■ **Your task**
Retype all the rows below without any changes, and leave the pictures out.

(Stored data)
# # # # # # #
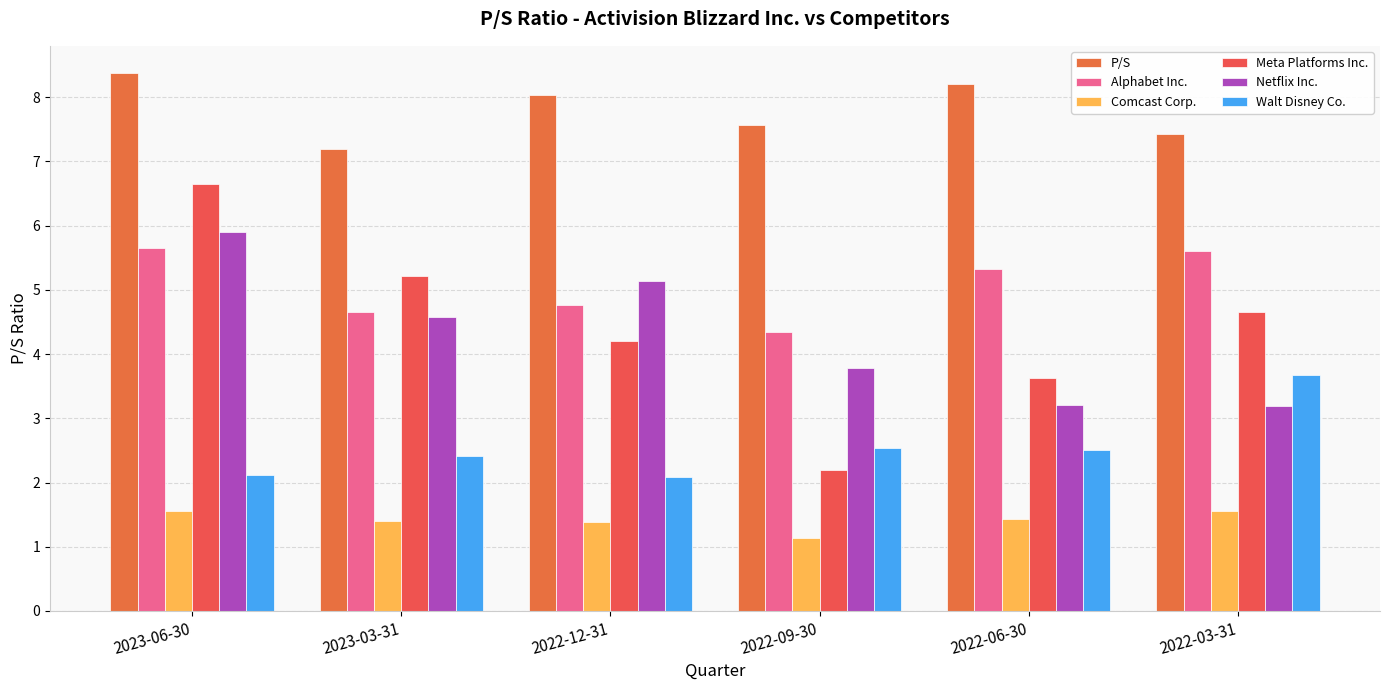

At how many categories does at least one series exceed 2?

6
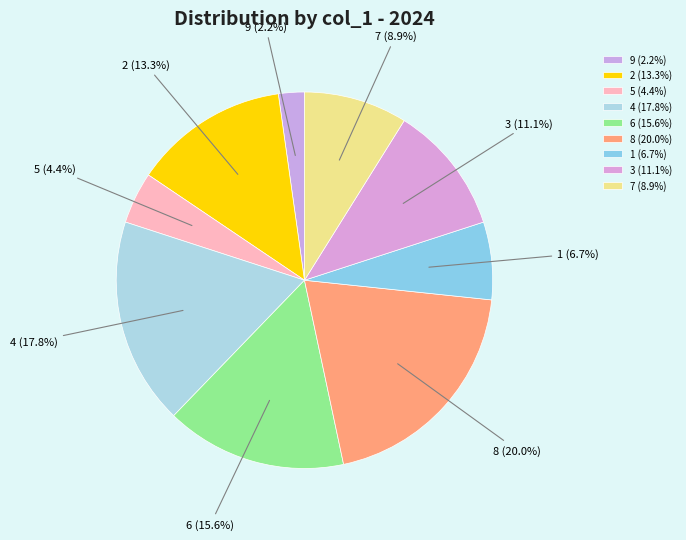

How many slices are in this pie chart?

9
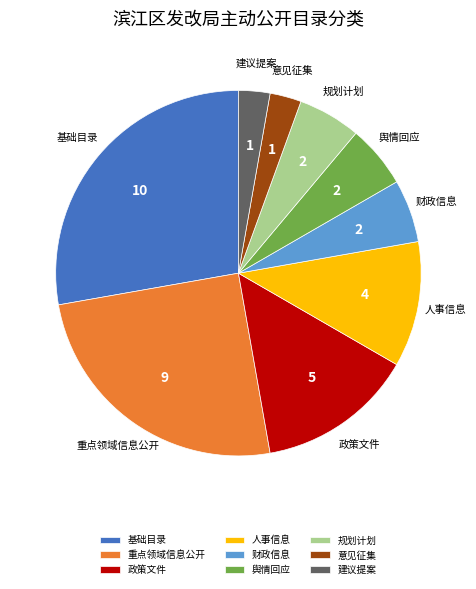

Is there a majority slice in this chart?

No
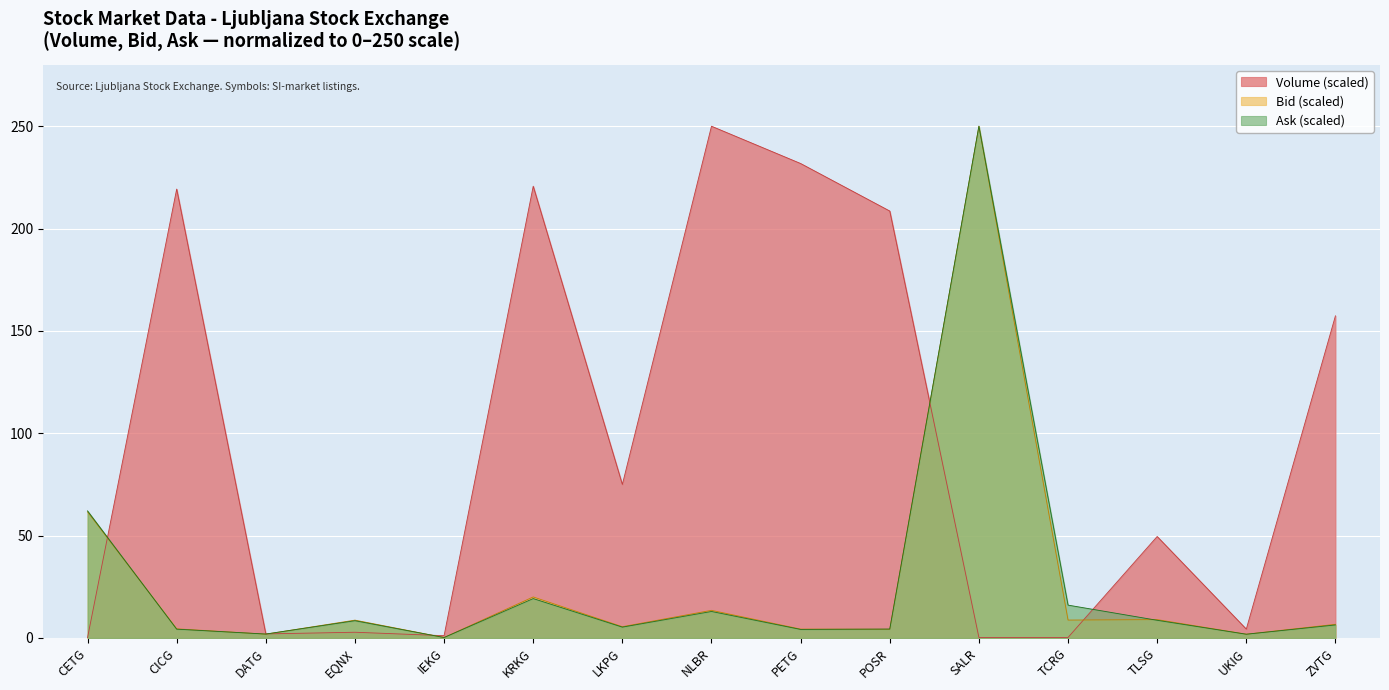

Where does the Volume series first go above 49?

CICG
# # # # # # #
■ **Reply**
At how many categories does at least one series exceed 2?

6

How many slices are in this pie chart?

9

Is there a majority slice in this chart?

No

Where does the Volume series first go above 49?

CICG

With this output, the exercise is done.